### Description of the task
Reproduce the data below from the line containing "Below is a photo of a clock. Taking 3h58" up to and including the line containing "It shows 11h52". Omit the pictures from your answer.

### Supplied data
• • • •
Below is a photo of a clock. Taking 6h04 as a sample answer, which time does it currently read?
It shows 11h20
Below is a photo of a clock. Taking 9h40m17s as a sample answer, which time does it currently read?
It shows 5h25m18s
• • • •
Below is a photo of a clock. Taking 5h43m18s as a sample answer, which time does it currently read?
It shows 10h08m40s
• • • •
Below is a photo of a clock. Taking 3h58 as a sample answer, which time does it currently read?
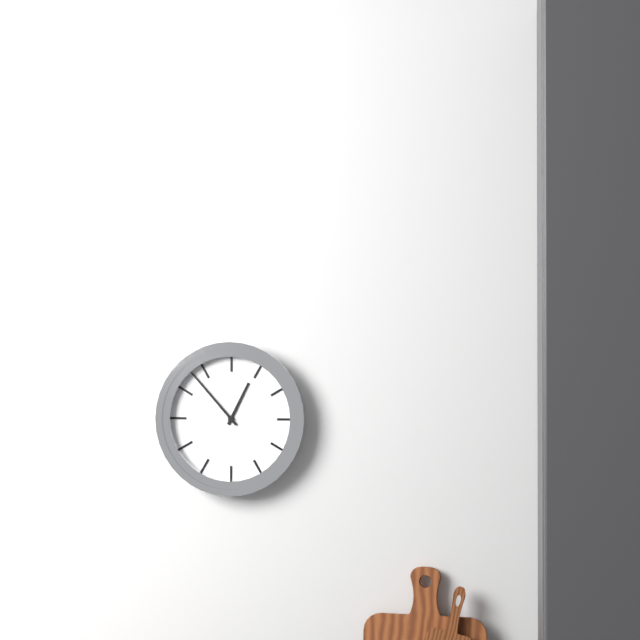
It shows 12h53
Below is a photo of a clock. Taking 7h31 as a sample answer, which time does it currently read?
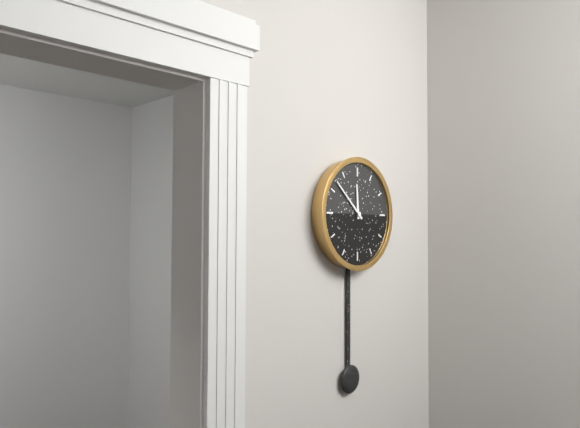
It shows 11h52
• • • •
### Answer to this task
Below is a photo of a clock. Taking 3h58 as a sample answer, which time does it currently read?
It shows 12h53
Below is a photo of a clock. Taking 7h31 as a sample answer, which time does it currently read?
It shows 11h52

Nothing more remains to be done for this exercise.